In order to cope with this pain, Buddhist forms of mediation and Hindu spiritual insights - that I am not my body - have proven useful.  Whoever said, "It's just pain, lad" knows nothing of bodily torture.  I haven't slept in months, I haven't been comfortable - that is, below a 4 on a level of 0-10 on the pain scale - in months, haven't walked normally, talked normally, remembered normally, and thus had a normal life, in months.  "It's just pain, lad."  



Your body is here, but you're not

That thing that screamed with me

And dreamed with me
That thing that laughed with me
And cried with me
That same thing lies before me
On this deathbed
But where are you?

You're not on your deathbed


108, "Deathbed" Songs of Separation (1995)

Disidentifying with my body took time, and I still haven't completely mastered it.  To say that the spiritual plays too small a role in this life is an understatement.  Detachment, disassociation, is a process - one that reveals a deeper spiritual nature, perhaps the reality and presence of soul, which is not the body.  There is anger, I am not anger.  There is the sensation of pain, I am not pain.  There is a body breathing, I am not my body.

It's odd, because I have struggled with questions concerning the soul ever since I nearly died in the hospital - that happened about three times in the past two years years.  The nurse was so uplifting and sensitive, as she said, "Wow, we almost lost you last night" - this after finding out that my heart was dropping below 30 beats per minute then shooting up to 180 beats per minute, while at rest in my sleep.  In other words, I would have just died in my sleep.

The reality of the spiritual also recently pressed itself against me when my childhood friend, Mike Meyers (not the Halloween character), died of pancreatic cancer three years ago to the day tomorrow.  Mike was my childhood friend, a best friend,  from age 5 until about age 21 or so.  He was 31 years old - he is my age - when he died.  He had five months to live once they knew that he was ill.

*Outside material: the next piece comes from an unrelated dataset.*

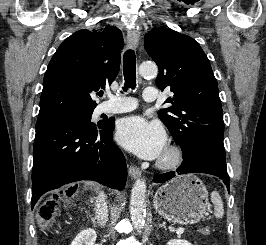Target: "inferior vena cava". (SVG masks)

So, again, questions about life and death, the soul, the afterlife, are things that I have been thinking about.

Mike has visited me in my dreams often.  My conclusions are of a Hindu nature: "it never ends" I was told. Repetition and a cosmic cycle of birth, life, death and re-birth.  With this new knowledge I have discovered "joyful delight" - a Mindfulness, one that quells fear.  "Letting go" is a sort of peace that has relinquished one's attachment not only to this body, but this life.  Again, I haven't mastered this and admit that there is still fear.  Pain is a reminder that I have a body and am chained to it.  I try to live Mindfully.  I am acutely aware of my finitude through my daily pain.



Were I to die, and when my lungs choose not to take in air, or when my heart decides to go haywire, or when my brain decides just to temporarily "shut off," I am reminded of this very real and near possibility. I've instructed my loved ones to cremate my body and spread some of my ashes near Mike's grave, a place that I have visited dozens and dozens of times in the past three years.  The rest of my ashes are to be kept in a Buddhist shrine in our home. 

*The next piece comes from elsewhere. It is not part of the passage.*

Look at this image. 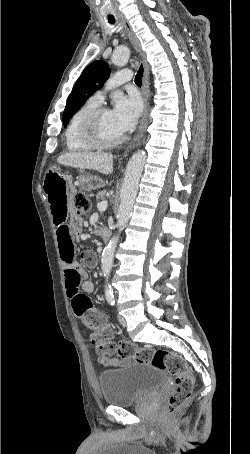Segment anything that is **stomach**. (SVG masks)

I feel that cosmic reincarnation, to be reinvigorated, is perhaps more quickly enacted if the ashes, the material, is reabsorbed directly back into the wind, into the dirt, into the forests nearby.  Although, "time" here is irrelevant.  Going to sleep means that time disappears.  We only know that moment when we awake again.  Mike has long ago reawakened, and he is far from here in a far off distant place.

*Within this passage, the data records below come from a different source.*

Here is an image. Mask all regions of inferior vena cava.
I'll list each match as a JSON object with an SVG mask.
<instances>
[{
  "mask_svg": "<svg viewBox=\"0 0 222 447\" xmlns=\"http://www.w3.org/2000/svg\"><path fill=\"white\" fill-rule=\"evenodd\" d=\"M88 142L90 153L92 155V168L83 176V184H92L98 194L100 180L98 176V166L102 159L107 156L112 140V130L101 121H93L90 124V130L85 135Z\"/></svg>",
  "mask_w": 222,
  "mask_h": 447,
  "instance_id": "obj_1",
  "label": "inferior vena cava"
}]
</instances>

When I feel my pain I am reminded that I am mortal, finite. Tillich said that "awareness of finitude is anxiety."  Sometimes I do feel anxious that the nerve damage is permanent, that I will be partially disabled my entire life.  Sometimes I do feel that my next trip to the hospital won't turn out so lucky.  I have not yet processed how any of this has affected my "career" (which has now been tragically cut short, due to the fact that the pain and debilitation seems to be getting worse).  I still have not yet come to terms with Mike's death.